In Part 2, you will pick up the five ways you can use to begin with a bang.
If you begin with a bang, you will capture your audience’s attention. If you don’t, you may lose their attention. And it’s difficult to win them back.
You can begin with a bang in one of five ways.
1. First, go straight into a story.
Audiences respond to a story. I opened a presentation for a cancer group with a story about the day I received my diagnosis of breast cancer over the telephone. You can see clips of that presentation on my website, www.yvonneortega.com/speaking/
2. Second, ask a powerful question.
Don’t ask a question that requires a simple yes or no answer. Use an open-ended question that begins with how, what, when, or where. That will make the audience think.
In the past when I spoke on grief, I started with the question, “What would you say to a grieving person to offer comfort rather than add more anguish?”
3. Third, make a startling statement that jolts the audience.
You will capture your audience’s attention with that approach. My startling statement at a speakers conference was “God, I’m not going into Christian ministry. Most Christians expect me to speak for nothing.”
4. Fourth, say nothing at all for a few seconds as you look around the room. This is the silent scan.
When you use the silent scan, you take command of the room, and the audience stops talking. I spoke on domestic violence at a single parents’ conference. I stood at the front of the room, said nothing for a few seconds, and scanned the audience. They settled down immediately.
5. The fifth way is to start with a brief activity.
I don’t recommend an activity since you haven’t established rapport with the audience yet. However, if you do use a brief activity, combine it with a story, a powerful question, or a startling statement.

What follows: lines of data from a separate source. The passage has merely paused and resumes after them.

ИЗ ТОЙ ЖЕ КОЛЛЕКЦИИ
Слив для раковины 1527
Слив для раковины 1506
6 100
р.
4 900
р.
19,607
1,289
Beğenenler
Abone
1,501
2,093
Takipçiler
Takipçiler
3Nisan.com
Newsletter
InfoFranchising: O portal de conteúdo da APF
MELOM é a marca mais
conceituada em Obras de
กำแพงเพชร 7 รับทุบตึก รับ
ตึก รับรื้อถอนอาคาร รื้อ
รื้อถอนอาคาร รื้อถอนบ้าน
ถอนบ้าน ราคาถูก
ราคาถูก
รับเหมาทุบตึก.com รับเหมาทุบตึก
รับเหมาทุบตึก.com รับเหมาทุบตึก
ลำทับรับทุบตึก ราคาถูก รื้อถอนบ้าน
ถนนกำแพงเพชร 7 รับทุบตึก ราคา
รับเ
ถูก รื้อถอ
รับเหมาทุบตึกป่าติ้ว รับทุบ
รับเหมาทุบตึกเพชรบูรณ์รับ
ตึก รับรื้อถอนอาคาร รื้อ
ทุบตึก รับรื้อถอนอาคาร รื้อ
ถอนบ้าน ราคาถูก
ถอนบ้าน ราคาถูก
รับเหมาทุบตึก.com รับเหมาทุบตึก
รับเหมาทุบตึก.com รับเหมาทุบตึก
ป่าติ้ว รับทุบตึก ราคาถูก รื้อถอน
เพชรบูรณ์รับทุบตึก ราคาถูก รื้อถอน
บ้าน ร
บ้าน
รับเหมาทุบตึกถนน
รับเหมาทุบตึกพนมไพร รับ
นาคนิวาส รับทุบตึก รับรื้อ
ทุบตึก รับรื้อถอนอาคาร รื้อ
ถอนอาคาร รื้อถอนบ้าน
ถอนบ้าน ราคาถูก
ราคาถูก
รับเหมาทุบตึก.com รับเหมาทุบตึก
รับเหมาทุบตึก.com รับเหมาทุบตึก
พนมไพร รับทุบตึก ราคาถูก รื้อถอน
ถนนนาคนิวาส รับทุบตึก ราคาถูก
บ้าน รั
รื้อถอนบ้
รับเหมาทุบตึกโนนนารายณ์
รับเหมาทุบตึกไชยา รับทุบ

That will make it easier to engage the audience.
When I spoke at a half-day women’s conference, I presented a case study in my second talk. Then I had the women break into groups of three or four to analyze the case and come up with a solution.
How can you open your next presentation? What story, powerful question, or startling statement can you use to capture the audience’s attention? Perhaps you would like to start with the silent scan.
Test “the bang” on your friends. If it doesn’t spark their interest, work on it until it does. Let me know how your introduction turns out.